State v. Brackins

93 So. 582 | La. | 1922

DAWKINS, J.

Defendant was charged with having in his possession “four quarts of intoxicating liquors, for beverage purposes, and without permit or authority from the federal government,” and; having been convicted, he appeals.

We are informed by the brief of defendant that:

“Numerous bills of exception were taken during the course of the trial and will be found in the record, but reliance is placed mainly upon the two bills taken to the action of the court in overruling defendant’s motion to quash the information and his motion in arrest of judgment.”

Motion to Quash.

The motion to quash was based upon the contention that Act No. 39 of 1921 (Ex. Sess.), known as the Hood Bill, is unconstitutional, first, because section 4, permitting the fermenting of wine and brewing of beer by householders, is in conflict with the Volstead Act, or federal Prohibition Law (41 Stat. 305), and, second, that the provisions of section S of said 'Hood Bill, referring to federal legislation for the definition of certain intoxicants, violates article 3, § 18, of the Constitution of 1921.

Both of these questions in the sense in which they are presented here were passed on adversely to the contention of defendant in the recent case of State v. F. C. Coco (No. 25226) ante, p. 241, 92 South. 883. We adhere to the views therein expressed, without finding it necessary to repeat them here.

Motion to Arrest Judgment.

It is further contended, in support of the motion to arrest the judgment, that the act does not penalize the possession of intoxi-' cants except where the same are kept for sale. However, we find that section 1 declares ;

“That no person shall manufacture, sell, or in any manner dispose of, transport, deliver or possess intoxicating liquors within this state, export the same from or import the same into this state for beverage purposes.”

And the penal section of the statute provides :

*447“Section 3. That any person who shall violate the provisions of this act by manufacturing, or having in possession, for sale, or, by selling intoxicating liquors shall be guilty of a misdemeanor, and upon conviction for .the first offense shall be fined not more than five hundred dollars ($500.00) and be imprisoned not less than ten days nor more than sixty days, and for the second or subsequent offense, shall be fined not less than one hundred dollars ($100.00), nor more than one thousand dollars ($1,000.00) and be imprisoned not less than thirty days nor more than twelve months; and any person who shall otherwise violate the provisions of this act shall, upon conviction, be fined as hereinabove provided, or, may be imprisoned not exceeding the maximum limits hereinabove provided, or, may be both fined and imprisoned, at the discretion of the court.”

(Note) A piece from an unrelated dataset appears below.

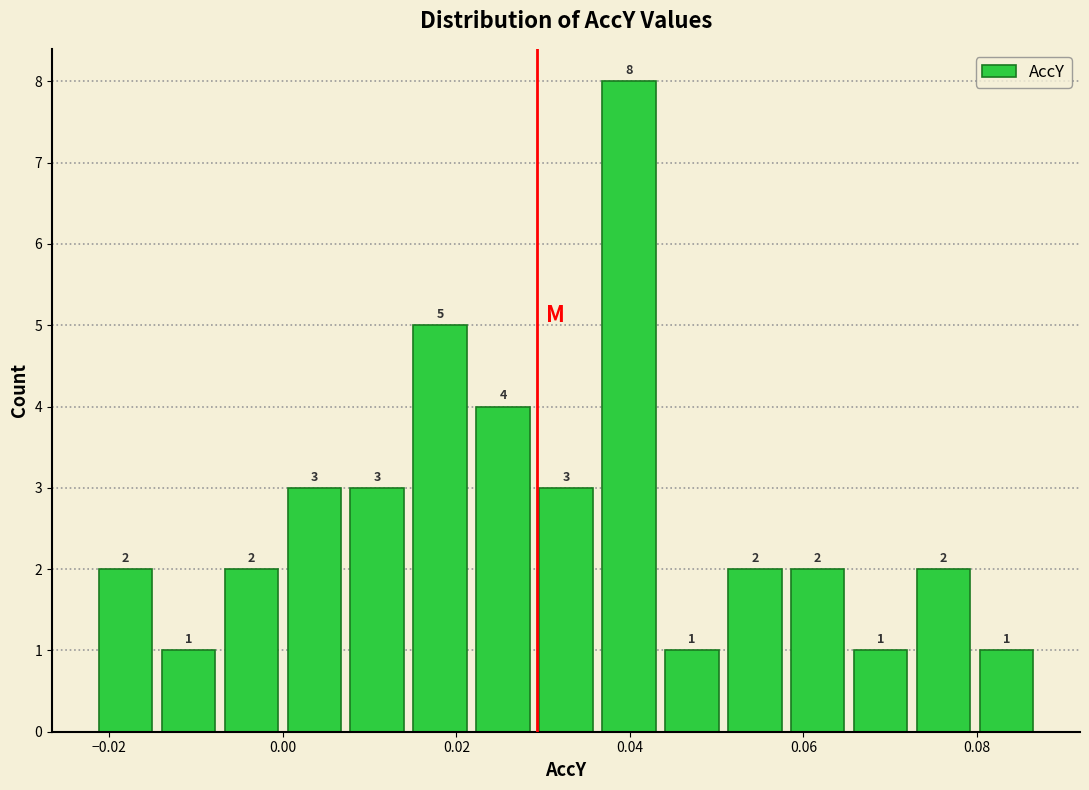

Around what value on the x-axis is the tallest bar? Give the approximate position of its centre, as read against the axis.

0.040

It is thus seen that, as to the first class of violations, “manufacturing, or having in possession for sale * * * 0r * * * selling intoxicating liquors,” no discretion is left to the judge but to impose both a fine and imprisonment, within the limits named; while, as to all other violations, he may impose either a fine or'imprisonment, or both, at his pleasure. We take it that the purpose was to strike more effectively at the traffic in' intoxicants by imposing severer penalties.

Counsel have not discussed the other bills in the record, but, after examining them, some 11 in number, we find nothing therein to justify our disturbing the sentence and judgment appealed from, and the same are therefore affirmed.